I realize that I haven’t been updating very much on how Jeremy’s been, so thought I’d write more about him in this one.

In short, he’s a rock star.  Praise God for how He’s strengthened and sustained Jeremy through all these rounds of treatment – from the harsh drugs themselves to his super cooperation with the nurses and doctors (and us), Jeremy’s been a soldier through all of it.

The medical staff often tell us how good he is with everything and we never really believe them because we assume they’re merely trying to lift our spirits.  At home, though, we can see a bit of what they mean.  There is daily care for Jeremy while we are home.  We are responsible for flushing and hep-locking his central line as well as ensuring that he takes the medication he’s been prescribed.  We also need to brush his teeth 2-3 times a day with a fluoride toothpaste, followed by a mouthwash to help clear his gingivitis.
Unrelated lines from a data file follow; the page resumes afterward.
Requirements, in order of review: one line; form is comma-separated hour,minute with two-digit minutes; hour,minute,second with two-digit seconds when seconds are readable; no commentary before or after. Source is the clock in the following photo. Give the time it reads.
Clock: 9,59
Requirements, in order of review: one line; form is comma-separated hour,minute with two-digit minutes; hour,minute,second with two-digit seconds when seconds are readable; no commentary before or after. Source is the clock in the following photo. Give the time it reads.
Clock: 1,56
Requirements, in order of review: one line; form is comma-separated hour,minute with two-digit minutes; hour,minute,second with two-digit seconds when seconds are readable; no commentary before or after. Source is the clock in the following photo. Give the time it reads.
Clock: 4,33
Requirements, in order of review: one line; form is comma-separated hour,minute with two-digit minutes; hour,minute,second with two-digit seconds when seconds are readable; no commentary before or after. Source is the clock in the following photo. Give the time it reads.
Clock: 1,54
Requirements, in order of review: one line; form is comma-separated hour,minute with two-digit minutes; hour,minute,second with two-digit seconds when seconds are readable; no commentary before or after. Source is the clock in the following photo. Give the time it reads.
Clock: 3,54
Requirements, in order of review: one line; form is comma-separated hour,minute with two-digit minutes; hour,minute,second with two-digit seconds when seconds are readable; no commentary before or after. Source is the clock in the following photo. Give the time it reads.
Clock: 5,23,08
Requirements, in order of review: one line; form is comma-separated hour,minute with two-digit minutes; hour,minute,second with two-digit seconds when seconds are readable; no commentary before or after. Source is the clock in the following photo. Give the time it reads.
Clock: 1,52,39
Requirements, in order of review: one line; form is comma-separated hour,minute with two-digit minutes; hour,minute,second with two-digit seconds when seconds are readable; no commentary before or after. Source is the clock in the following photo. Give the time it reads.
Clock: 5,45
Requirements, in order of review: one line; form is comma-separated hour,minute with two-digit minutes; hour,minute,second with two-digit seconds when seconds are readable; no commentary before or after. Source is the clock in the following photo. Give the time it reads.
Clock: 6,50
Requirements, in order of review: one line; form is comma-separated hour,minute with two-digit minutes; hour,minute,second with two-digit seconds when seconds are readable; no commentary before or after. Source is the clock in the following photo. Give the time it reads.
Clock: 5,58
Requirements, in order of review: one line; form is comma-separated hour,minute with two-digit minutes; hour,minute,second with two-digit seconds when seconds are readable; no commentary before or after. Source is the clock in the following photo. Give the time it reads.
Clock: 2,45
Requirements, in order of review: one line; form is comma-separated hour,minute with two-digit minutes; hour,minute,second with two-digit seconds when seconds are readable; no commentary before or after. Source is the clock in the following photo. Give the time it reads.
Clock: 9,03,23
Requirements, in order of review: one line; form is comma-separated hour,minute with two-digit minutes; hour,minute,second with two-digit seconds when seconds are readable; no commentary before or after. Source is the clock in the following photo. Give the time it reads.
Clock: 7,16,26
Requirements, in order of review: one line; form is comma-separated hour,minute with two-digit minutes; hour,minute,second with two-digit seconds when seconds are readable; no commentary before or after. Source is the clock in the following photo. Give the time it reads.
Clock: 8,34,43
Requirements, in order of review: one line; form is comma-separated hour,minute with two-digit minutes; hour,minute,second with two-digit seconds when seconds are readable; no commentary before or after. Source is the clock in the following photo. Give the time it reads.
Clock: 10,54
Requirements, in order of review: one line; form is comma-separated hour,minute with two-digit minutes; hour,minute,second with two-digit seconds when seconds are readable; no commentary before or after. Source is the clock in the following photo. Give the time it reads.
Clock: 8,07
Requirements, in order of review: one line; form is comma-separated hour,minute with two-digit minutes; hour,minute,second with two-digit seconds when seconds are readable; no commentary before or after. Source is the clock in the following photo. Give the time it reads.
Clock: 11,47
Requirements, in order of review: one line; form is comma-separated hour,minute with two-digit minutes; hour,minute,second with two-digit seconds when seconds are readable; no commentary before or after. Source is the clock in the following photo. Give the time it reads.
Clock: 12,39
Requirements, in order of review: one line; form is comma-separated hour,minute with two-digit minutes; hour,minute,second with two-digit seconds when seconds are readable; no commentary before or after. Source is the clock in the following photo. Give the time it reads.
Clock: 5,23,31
He generally sits still for his daily line flush and often helps, giving us the line we ask for so we can keep our hands as clean as possible.  He also likes to participate, sometimes requesting to push the syringe himself.  He’s great with brushing his teeth, too.  Before we start, he’ll say “The strawberry one (toothpaste) and the mouthwash? Two of them?”  He opens wide for us to get the hard to reach spots and he’s learned how to rinse and spit.  We’ve tried the mouthwash and it’s very similar to Listerine, so it does burn the mouth a bit.  For Jeremy, it causes some pain.  When we brush his gums with the swab, he’ll say, “Ow!” But he just toughs it out and will lets us swab the rest of his mouth with it and rinses afterward.  When it’s time for his medication, he never fights it and sometimes confirms that we’re giving him the right ones by asking, “Septra? Fluconazole?”  It also helps that his meds are grape and cherry flavored.  He’s been a real trooper with all that and more and we thank God for how He’s prepared Jeremy for all this.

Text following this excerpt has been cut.